[Stored data entries]
◇ ◇ ◇ ◇

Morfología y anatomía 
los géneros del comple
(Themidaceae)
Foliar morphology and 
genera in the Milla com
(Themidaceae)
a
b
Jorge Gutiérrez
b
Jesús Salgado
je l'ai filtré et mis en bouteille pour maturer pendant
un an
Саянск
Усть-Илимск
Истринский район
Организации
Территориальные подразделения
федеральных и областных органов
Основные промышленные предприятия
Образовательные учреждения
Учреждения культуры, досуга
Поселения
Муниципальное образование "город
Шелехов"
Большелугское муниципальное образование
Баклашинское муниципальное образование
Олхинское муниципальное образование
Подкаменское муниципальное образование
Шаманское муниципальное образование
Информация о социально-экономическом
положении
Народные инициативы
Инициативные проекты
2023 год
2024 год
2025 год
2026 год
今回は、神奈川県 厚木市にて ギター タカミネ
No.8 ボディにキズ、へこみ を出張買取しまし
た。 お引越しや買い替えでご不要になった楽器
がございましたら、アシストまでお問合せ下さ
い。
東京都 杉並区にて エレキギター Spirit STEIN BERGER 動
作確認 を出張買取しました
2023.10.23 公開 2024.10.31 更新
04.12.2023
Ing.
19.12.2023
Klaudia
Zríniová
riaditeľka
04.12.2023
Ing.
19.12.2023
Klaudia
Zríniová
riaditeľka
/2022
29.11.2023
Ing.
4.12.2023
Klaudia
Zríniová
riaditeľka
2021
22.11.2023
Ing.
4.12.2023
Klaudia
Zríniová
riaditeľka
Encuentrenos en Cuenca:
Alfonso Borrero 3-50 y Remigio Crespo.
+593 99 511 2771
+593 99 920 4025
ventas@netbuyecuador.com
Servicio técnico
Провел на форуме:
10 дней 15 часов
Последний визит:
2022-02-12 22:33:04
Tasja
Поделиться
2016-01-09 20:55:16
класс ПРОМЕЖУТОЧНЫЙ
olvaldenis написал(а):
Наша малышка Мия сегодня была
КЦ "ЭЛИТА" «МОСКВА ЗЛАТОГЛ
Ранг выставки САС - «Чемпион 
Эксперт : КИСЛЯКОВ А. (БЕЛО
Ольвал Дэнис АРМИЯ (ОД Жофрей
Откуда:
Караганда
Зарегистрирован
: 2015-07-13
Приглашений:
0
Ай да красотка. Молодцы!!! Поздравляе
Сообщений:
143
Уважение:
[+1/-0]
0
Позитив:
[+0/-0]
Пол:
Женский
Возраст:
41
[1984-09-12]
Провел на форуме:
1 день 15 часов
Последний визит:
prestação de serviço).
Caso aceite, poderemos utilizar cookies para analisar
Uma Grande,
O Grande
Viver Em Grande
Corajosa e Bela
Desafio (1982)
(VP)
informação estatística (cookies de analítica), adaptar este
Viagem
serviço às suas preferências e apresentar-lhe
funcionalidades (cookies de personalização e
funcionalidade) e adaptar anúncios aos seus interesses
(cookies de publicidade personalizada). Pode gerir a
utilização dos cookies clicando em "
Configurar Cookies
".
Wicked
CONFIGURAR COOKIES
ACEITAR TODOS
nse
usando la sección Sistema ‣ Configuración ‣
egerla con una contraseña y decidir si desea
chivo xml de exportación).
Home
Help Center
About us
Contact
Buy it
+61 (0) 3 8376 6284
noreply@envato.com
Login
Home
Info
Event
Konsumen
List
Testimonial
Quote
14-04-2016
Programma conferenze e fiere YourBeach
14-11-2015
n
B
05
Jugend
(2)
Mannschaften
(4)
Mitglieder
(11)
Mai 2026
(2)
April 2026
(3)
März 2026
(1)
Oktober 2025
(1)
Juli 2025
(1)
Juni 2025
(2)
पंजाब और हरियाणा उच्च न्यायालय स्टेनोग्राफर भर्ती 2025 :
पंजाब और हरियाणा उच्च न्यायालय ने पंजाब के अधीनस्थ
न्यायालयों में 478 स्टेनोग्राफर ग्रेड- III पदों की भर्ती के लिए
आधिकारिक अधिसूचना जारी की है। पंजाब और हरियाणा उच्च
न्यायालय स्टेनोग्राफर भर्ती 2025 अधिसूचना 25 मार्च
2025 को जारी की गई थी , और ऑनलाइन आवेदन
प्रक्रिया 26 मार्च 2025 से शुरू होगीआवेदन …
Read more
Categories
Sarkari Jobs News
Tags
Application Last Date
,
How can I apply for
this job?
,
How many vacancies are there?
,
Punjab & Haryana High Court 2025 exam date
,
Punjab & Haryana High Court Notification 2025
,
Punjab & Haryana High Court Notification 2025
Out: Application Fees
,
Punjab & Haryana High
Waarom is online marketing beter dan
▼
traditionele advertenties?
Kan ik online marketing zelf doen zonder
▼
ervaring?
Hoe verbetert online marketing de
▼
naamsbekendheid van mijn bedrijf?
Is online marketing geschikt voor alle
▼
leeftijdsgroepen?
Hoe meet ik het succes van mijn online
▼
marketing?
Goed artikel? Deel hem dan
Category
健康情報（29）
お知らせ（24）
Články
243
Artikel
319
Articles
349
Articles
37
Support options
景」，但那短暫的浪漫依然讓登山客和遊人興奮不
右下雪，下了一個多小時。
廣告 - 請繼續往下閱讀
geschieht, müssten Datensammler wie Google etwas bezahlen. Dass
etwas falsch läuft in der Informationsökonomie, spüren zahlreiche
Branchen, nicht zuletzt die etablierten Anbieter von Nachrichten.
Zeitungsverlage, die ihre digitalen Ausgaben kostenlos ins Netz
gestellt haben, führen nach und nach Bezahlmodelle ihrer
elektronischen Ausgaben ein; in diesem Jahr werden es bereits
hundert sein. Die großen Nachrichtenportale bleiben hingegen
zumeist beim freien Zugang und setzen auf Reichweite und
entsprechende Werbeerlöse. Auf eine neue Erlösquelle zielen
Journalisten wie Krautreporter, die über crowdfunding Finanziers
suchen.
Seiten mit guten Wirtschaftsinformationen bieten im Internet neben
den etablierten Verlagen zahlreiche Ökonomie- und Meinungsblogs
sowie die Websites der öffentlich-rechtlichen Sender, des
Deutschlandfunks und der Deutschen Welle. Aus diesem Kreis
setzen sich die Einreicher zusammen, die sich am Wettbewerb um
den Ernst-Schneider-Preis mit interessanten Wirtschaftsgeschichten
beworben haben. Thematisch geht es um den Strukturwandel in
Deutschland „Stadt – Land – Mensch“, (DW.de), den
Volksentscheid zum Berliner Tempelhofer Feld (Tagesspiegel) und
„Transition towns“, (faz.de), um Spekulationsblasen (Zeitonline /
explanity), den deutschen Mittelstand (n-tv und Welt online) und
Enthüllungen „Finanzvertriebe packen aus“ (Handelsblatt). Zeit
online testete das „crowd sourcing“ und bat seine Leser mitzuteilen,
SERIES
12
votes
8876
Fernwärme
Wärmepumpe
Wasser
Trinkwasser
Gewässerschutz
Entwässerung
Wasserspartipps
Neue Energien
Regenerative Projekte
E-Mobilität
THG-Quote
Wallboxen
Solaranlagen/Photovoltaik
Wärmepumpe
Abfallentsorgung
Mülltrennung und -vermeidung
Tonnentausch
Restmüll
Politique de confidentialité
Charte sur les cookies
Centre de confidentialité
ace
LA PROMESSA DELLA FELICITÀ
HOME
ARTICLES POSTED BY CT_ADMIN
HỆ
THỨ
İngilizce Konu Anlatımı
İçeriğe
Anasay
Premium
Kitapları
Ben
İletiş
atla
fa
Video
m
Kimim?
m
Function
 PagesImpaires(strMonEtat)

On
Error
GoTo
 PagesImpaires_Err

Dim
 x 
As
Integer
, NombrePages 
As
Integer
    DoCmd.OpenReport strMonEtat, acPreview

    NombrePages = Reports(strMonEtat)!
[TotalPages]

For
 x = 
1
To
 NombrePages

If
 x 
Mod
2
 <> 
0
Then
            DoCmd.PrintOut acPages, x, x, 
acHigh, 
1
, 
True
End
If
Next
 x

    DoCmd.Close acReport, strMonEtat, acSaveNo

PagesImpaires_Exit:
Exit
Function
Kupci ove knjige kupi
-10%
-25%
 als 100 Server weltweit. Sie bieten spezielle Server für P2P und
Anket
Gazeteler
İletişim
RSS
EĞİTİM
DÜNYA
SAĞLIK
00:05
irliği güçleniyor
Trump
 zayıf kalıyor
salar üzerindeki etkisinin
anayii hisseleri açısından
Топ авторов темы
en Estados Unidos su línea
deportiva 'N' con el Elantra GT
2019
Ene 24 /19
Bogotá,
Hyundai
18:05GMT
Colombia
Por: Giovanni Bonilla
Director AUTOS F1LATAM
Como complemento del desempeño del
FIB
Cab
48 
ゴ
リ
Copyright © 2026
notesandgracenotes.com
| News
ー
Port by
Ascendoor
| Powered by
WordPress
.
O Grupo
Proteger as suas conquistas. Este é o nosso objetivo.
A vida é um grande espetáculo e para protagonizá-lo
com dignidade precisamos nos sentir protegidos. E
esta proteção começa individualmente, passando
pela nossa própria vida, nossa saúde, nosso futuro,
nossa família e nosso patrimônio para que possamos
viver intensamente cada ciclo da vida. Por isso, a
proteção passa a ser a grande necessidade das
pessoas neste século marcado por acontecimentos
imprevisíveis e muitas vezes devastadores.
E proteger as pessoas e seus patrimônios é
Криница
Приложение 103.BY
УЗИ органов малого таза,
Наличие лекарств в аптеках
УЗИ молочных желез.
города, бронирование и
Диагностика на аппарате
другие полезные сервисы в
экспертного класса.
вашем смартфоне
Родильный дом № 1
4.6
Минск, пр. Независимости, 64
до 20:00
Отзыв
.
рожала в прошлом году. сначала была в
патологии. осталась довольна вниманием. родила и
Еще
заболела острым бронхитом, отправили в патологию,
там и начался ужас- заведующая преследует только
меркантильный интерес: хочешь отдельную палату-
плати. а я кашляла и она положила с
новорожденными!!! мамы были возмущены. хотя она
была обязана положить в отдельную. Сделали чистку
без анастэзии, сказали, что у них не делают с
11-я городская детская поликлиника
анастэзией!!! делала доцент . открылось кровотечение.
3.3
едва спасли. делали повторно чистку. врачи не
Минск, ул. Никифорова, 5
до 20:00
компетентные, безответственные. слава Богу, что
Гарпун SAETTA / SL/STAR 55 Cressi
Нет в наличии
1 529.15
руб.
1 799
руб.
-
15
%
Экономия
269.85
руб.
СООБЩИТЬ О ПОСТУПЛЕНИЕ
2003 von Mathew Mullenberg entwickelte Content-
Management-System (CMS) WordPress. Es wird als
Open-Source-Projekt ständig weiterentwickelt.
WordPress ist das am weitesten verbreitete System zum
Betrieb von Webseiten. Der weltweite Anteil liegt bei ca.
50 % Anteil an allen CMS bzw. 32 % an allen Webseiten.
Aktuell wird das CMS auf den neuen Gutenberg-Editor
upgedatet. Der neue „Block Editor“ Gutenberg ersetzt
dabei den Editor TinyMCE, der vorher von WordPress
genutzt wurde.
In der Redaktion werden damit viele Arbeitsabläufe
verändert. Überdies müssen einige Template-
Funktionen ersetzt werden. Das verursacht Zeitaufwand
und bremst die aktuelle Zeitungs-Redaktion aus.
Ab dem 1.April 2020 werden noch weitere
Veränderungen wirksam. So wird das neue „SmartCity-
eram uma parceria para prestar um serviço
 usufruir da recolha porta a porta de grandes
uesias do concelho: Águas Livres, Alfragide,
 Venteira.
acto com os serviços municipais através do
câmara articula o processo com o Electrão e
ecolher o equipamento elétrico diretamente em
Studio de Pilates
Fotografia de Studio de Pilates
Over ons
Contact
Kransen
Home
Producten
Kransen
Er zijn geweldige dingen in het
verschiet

◇ ◇ ◇ ◇

» Work to be completed: List every line of the material above that contains the string "Punjab", copying each line in full.

» Answer to the problem:
Punjab & Haryana High Court 2025 exam date
Punjab & Haryana High Court Notification 2025
Punjab & Haryana High Court Notification 2025
Punjab & Haryana High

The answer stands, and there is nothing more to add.